A model to tackle child labour and promote decent work in agriculture

Cooperation is at the heart of the ILO’s Integrated Strategy, bringing together Governments, Workers’ and Employers’ Organisations, and the private sector to promote strong government policy and multistakeholder cooperation, as well as to provide direct assistance to address challenges in the tobacco sector, including child labour and economic diversification.

“There is a real opportunity for Governments, Unions and the private sector in Malawi, Tanzania, Uganda and Zambia to play a key role here,” said McCoy, “not only in how efforts can benefit farmers, workers, and their families in those countries, but also in shaping a global intervention model, including services and investment.” In addition to the ILO’s funding commitment, the Organization will continue to mobilise various sustainable sources of funding from the public and private sectors, with proper safeguards in place.

An important collaborative agreement building on past success

The ILO Integrated Strategy was developed over 3 years as part of a discussion between Governments, Workers’ and Employers’ Organisations, the ILO, and other United Nations Agencies. Partner organisations, like the ECLT Foundation, closely followed the debates because of the significant impact that the strategy will have to improve lives and livelihoods of children, farmers and families in areas where tobacco is grown.

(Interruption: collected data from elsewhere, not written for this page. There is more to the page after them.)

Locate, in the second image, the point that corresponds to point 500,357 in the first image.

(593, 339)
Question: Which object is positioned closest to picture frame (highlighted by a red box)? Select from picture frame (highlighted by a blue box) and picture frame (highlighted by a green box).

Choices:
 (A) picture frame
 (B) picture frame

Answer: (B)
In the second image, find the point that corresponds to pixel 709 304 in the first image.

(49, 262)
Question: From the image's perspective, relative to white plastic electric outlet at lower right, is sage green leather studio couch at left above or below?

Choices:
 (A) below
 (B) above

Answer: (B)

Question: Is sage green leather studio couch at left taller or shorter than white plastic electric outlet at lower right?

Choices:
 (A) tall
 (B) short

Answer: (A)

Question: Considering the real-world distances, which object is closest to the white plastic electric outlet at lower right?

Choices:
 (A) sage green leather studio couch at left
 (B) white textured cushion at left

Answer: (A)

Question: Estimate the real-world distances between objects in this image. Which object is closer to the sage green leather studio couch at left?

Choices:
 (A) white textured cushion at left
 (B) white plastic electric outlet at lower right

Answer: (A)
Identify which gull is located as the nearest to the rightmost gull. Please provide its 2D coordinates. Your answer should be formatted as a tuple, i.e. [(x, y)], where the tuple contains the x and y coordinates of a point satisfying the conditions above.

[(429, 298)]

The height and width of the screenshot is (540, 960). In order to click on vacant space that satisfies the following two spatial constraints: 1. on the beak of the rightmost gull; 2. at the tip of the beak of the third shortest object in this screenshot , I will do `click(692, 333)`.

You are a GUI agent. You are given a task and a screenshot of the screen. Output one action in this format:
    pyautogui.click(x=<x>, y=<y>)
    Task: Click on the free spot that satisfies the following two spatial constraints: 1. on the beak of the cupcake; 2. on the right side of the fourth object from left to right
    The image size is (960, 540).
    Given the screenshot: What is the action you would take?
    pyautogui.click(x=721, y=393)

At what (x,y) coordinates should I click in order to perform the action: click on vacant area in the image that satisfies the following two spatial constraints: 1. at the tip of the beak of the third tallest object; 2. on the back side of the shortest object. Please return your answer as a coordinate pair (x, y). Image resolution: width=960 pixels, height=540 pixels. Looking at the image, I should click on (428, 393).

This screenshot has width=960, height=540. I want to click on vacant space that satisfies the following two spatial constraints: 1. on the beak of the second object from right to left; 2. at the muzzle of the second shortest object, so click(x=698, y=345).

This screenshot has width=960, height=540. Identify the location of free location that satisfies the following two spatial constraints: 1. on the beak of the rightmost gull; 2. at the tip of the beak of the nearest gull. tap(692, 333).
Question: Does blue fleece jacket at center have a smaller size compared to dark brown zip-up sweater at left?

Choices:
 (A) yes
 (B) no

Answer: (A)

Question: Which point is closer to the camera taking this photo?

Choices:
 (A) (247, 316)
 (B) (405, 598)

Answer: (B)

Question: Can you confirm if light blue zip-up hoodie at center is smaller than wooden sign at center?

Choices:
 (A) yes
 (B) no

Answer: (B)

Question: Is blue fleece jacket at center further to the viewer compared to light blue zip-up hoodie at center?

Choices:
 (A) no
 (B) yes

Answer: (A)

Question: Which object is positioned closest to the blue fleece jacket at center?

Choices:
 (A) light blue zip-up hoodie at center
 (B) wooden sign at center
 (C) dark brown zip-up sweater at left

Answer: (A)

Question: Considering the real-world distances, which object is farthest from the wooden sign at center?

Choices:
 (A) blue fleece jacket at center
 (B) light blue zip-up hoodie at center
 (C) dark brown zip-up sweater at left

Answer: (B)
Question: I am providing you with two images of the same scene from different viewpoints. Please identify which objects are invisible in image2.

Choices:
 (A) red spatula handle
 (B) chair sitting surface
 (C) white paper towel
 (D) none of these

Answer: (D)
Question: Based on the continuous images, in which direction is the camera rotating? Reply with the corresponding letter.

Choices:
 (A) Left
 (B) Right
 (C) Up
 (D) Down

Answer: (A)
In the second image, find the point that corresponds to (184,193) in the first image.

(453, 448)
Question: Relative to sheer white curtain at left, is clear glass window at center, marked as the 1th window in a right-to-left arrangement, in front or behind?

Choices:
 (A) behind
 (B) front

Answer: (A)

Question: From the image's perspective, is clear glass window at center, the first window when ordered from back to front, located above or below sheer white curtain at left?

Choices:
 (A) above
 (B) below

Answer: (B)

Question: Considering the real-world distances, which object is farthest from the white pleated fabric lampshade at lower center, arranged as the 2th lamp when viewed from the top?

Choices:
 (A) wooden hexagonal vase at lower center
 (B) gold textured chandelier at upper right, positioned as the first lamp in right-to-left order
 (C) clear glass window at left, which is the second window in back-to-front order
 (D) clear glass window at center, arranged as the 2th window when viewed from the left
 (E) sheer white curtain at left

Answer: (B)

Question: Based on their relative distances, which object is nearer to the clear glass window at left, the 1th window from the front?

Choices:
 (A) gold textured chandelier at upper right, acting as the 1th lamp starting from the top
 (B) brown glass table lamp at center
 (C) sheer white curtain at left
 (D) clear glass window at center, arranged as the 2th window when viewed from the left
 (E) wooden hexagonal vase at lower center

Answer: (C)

During the debates, the strength of working together was highlighted in several ILO documents stressing how public-private partnerships with the tobacco sector were successful and surpassed set objectives. A 2019 technical meeting in Kampala provided a floor for additional discussions, where it was well noted that tobacco is a legal crop, which sustains livelihoods of millions of people and requires multi-stakeholder collaboration to continue progress.

Efforts in the 4 countries will build on the successes of past ILO public-private partnerships. This includes work done with the ECLT Foundation and Japan Tobacco International’s ARISE Programme, which have already supported over 220,000 children, families, farmers, and workers in areas where tobacco is grown, since 2011:

  • getting children out of child labour and helping them go to and stay in school,
  • building the skills of young people to find decent work,
  • training farmers to make farms safer workplaces,
  • working with lawmakers and authorities to strengthen national action plans and policies on child labour to protect children in areas where tobacco is grown, and beyond.

“The ECLT Foundation remains a committed partner in progressively and sustainably eliminating child labour and will follow the call of the Sustainable Development Goals (SDGs) and the new ILO Strategy to collaborate with all relevant stakeholders at national and international levels,” affirmed Karima Jambulatova, ECLT Executive Director. “We stand ready to support governments and other stakeholders moving forward in 2020.”